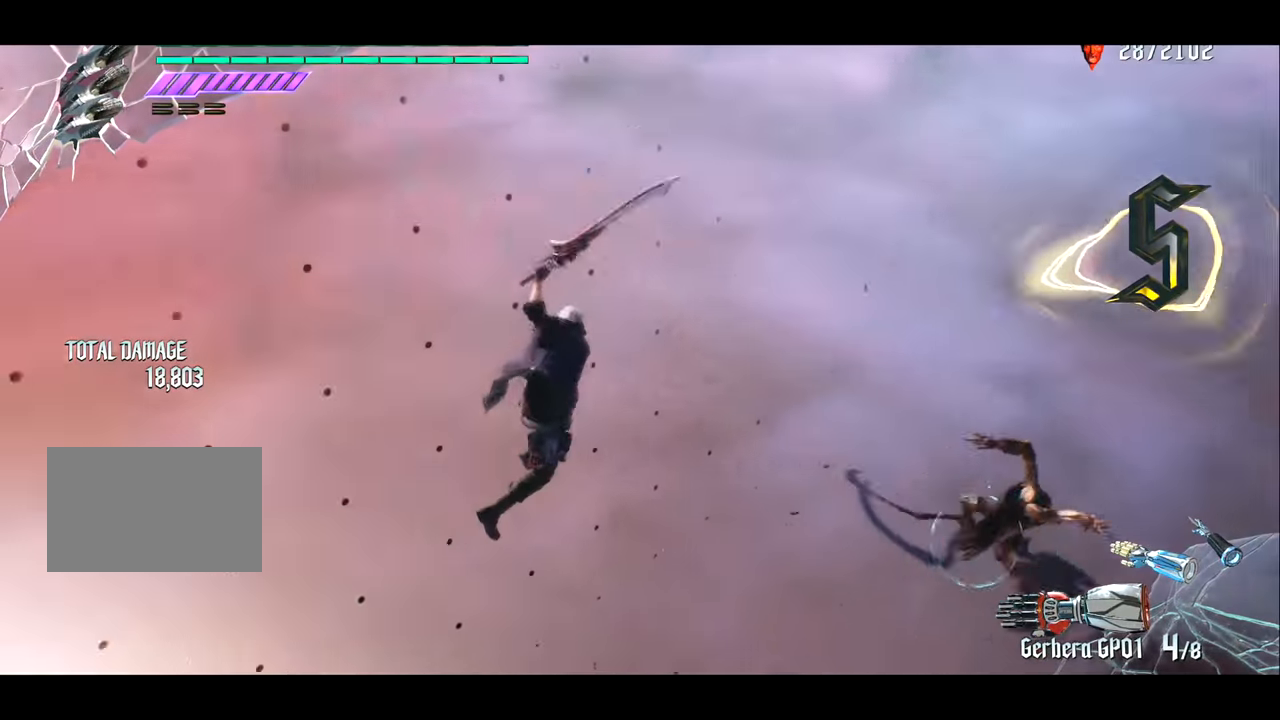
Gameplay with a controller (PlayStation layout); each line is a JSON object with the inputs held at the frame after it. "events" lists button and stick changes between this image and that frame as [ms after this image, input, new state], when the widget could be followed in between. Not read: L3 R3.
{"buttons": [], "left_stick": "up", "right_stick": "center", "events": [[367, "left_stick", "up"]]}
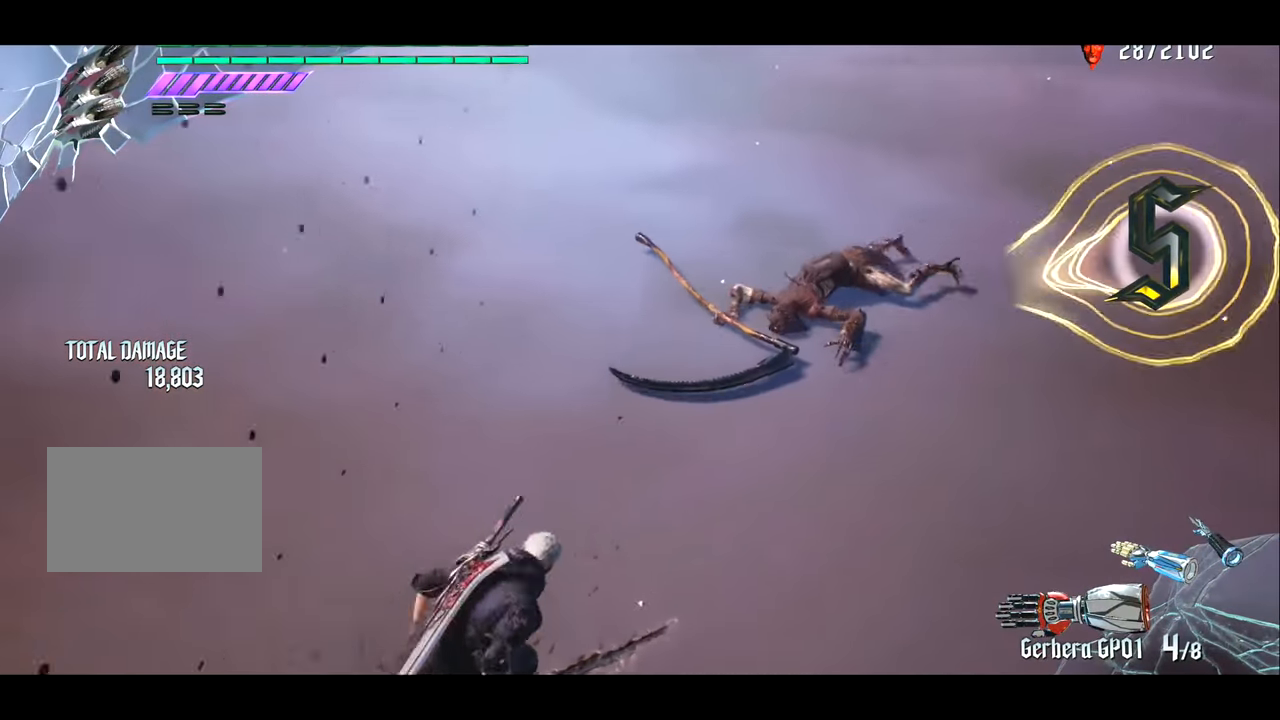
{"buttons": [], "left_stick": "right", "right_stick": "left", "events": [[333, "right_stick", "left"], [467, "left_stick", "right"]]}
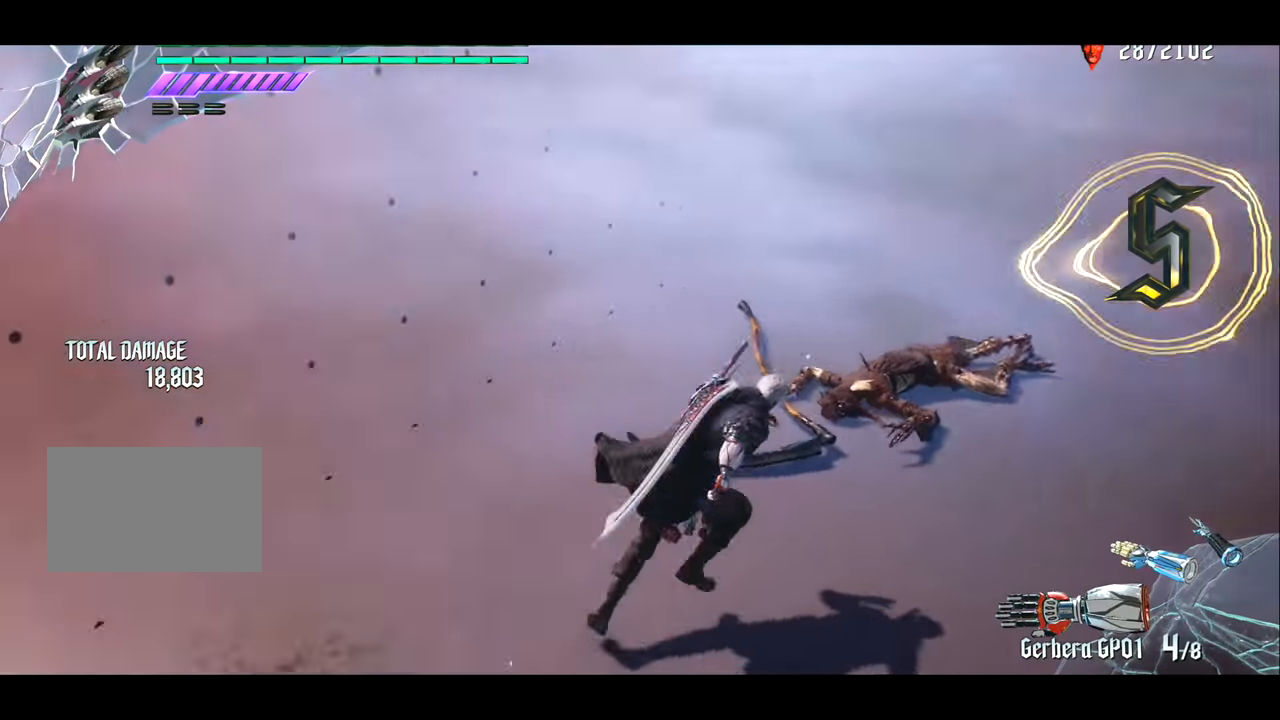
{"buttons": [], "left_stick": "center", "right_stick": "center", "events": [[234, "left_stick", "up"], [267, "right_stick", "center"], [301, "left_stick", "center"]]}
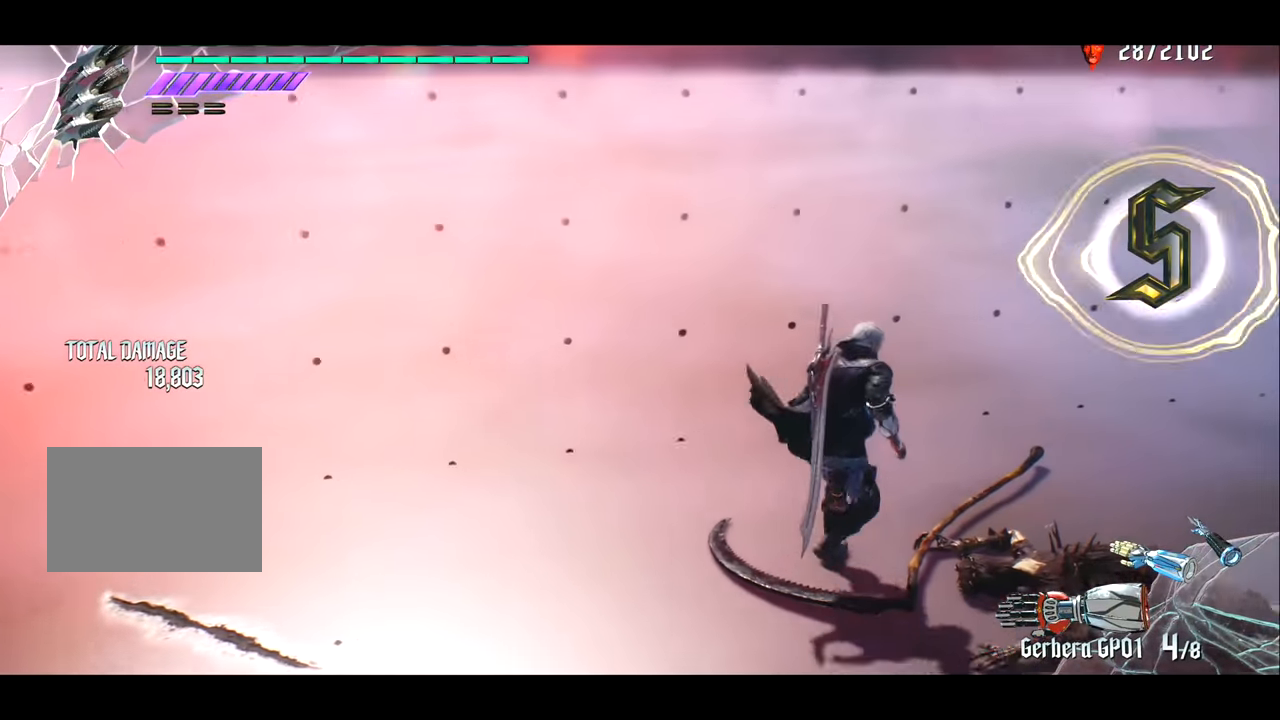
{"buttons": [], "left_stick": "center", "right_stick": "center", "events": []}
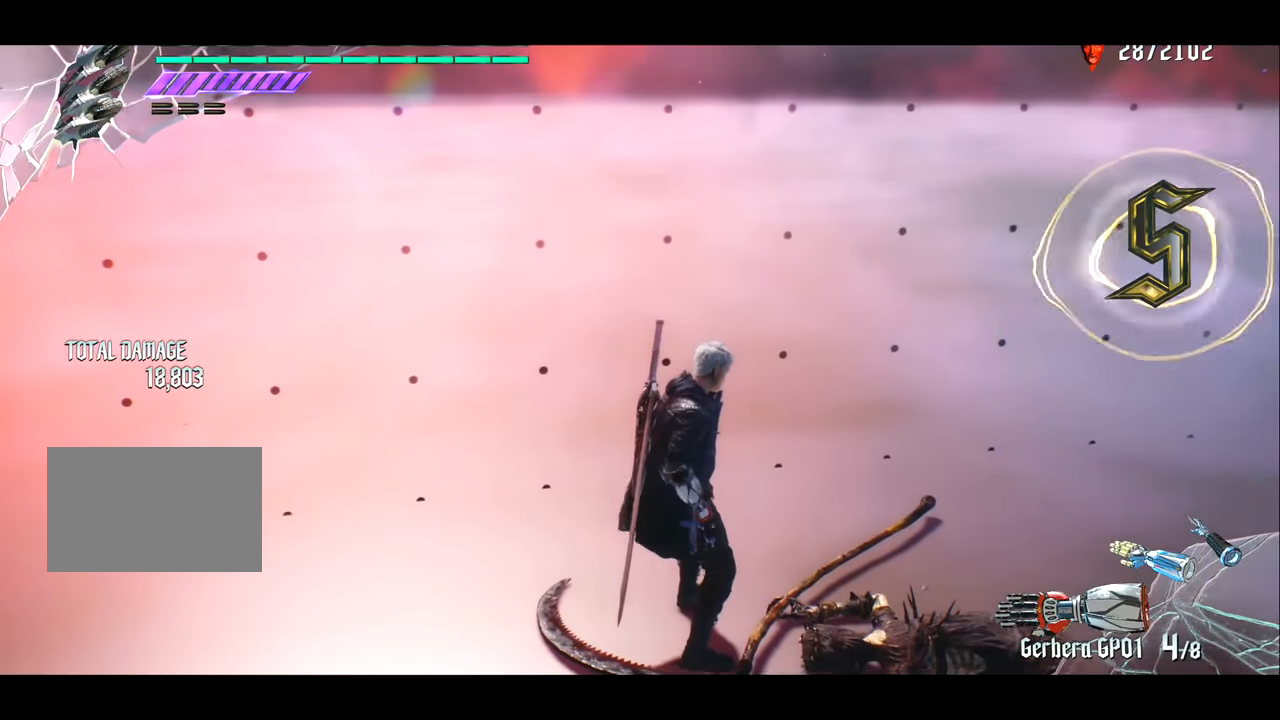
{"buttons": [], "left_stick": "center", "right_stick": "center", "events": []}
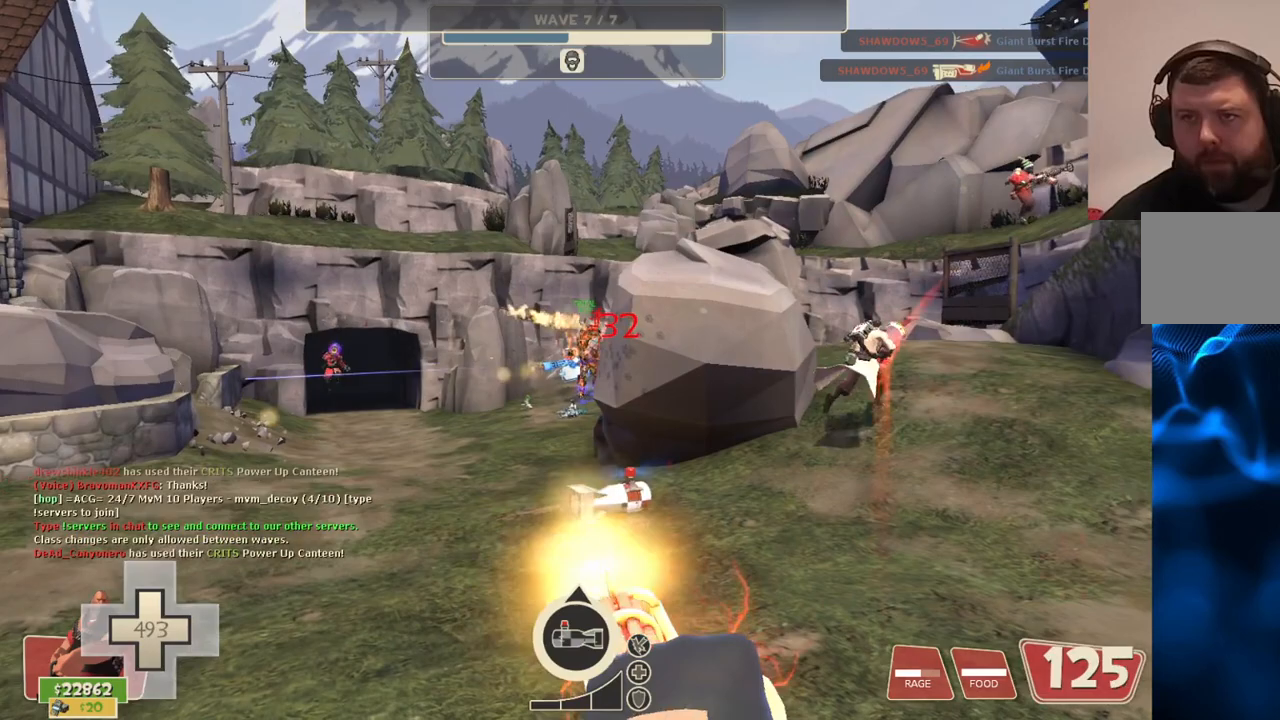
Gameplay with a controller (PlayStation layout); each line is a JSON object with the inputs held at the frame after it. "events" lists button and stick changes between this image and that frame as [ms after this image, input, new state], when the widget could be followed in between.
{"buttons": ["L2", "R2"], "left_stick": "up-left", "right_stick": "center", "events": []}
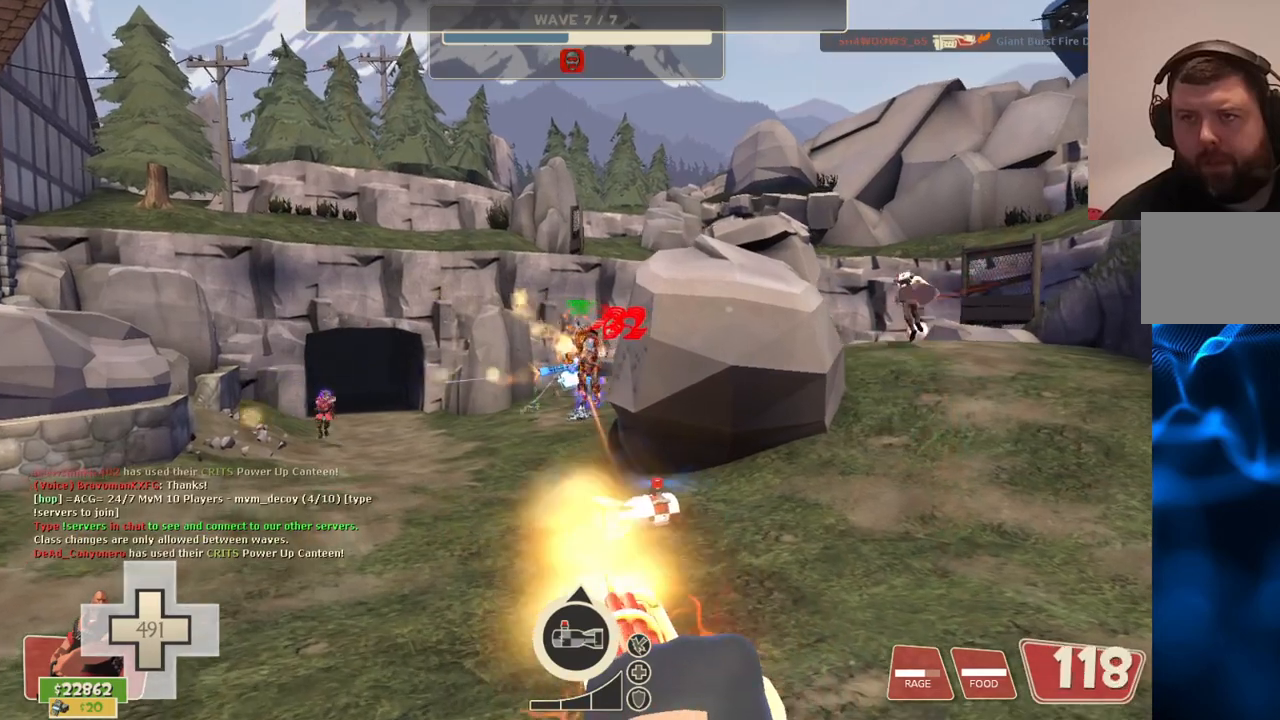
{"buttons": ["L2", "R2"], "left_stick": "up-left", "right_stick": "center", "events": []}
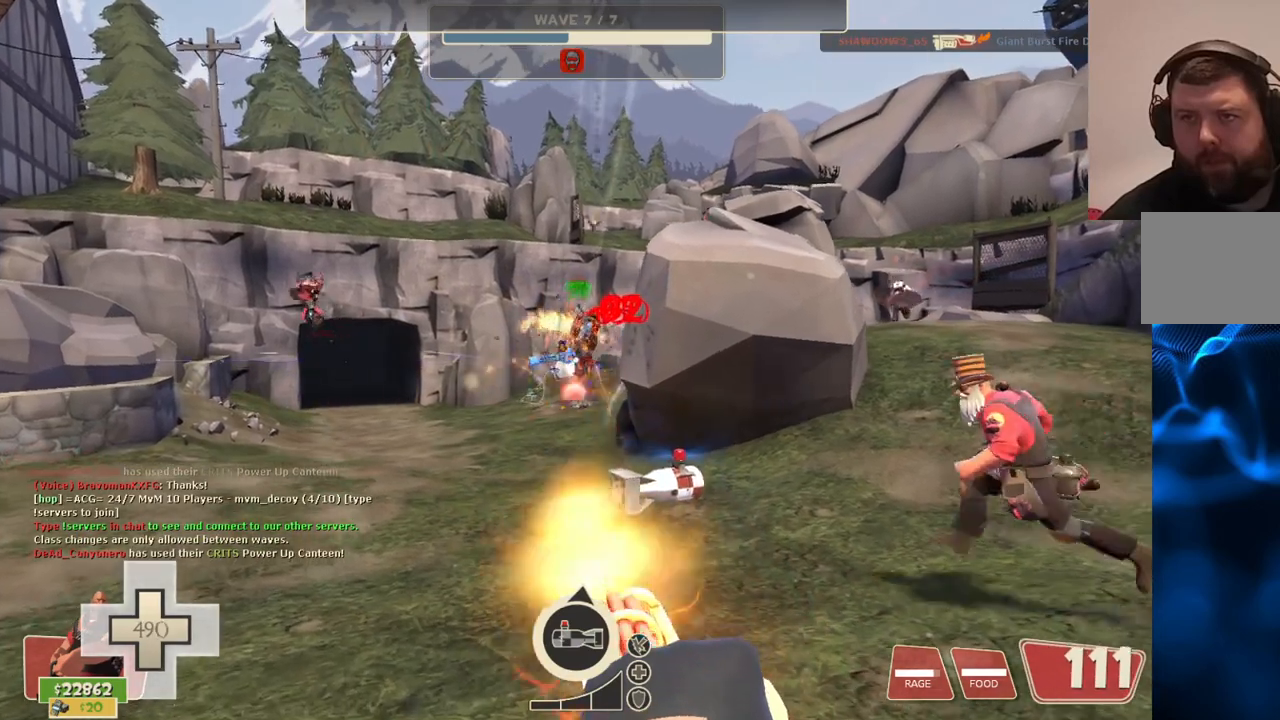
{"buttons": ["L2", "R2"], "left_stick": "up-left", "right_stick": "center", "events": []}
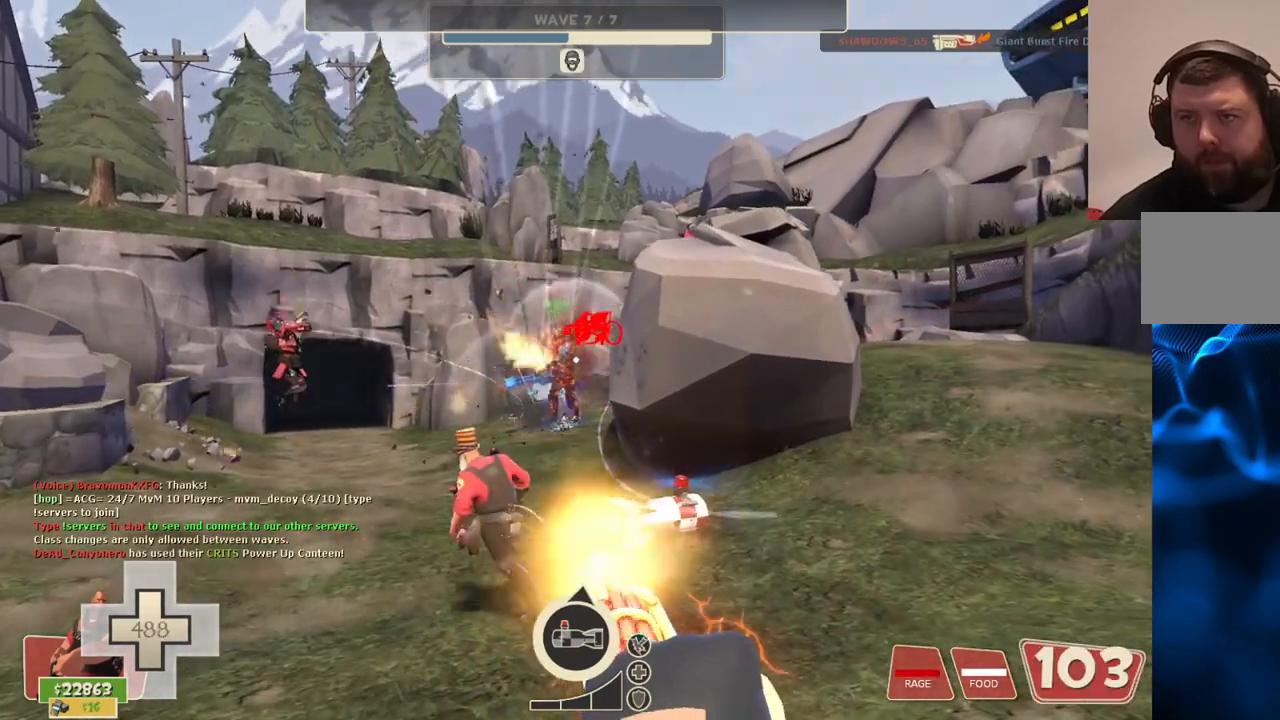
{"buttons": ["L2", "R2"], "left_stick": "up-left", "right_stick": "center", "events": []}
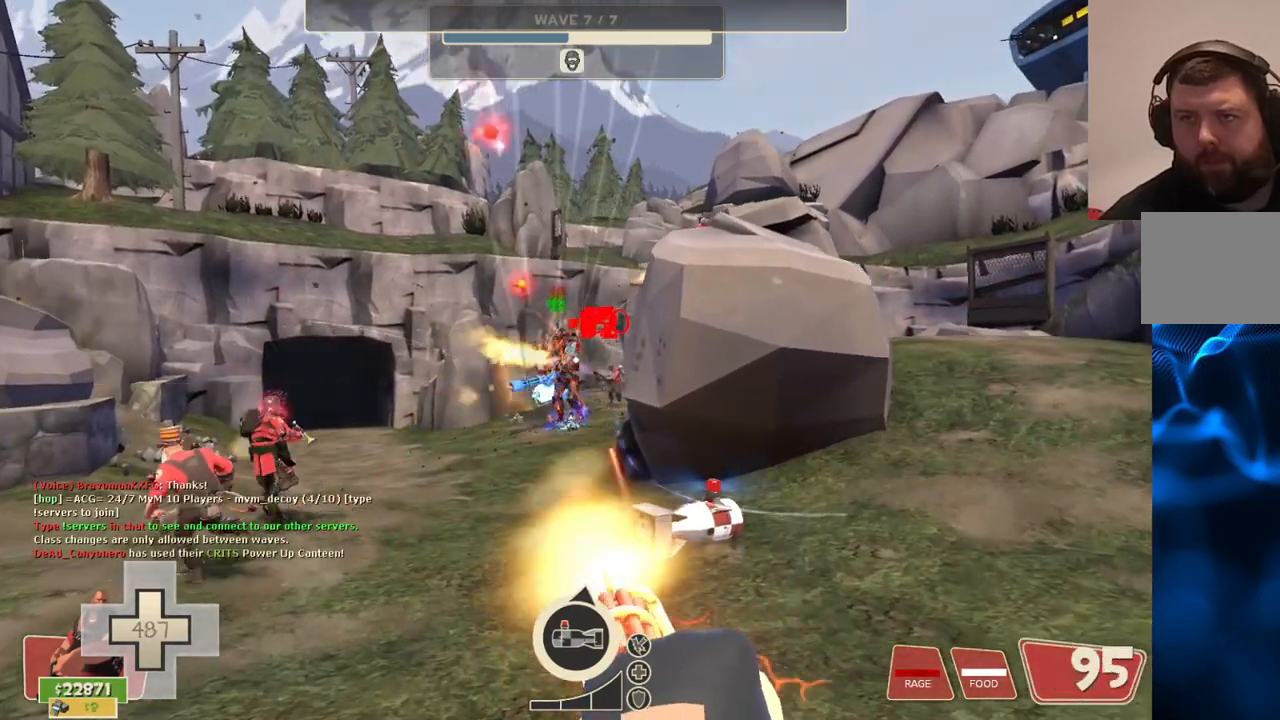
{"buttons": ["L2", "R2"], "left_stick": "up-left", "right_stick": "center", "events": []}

++++

_Directions:_ In the records above, find each line that holds the word "could"; copy all such lines.

_Written response:_
Gameplay with a controller (PlayStation layout); each line is a JSON object with the inputs held at the frame after it. "events" lists button and stick changes between this image and that frame as [ms after this image, input, new state], when the widget could be followed in between. Not read: L3 R3.
Gameplay with a controller (PlayStation layout); each line is a JSON object with the inputs held at the frame after it. "events" lists button and stick changes between this image and that frame as [ms after this image, input, new state], when the widget could be followed in between.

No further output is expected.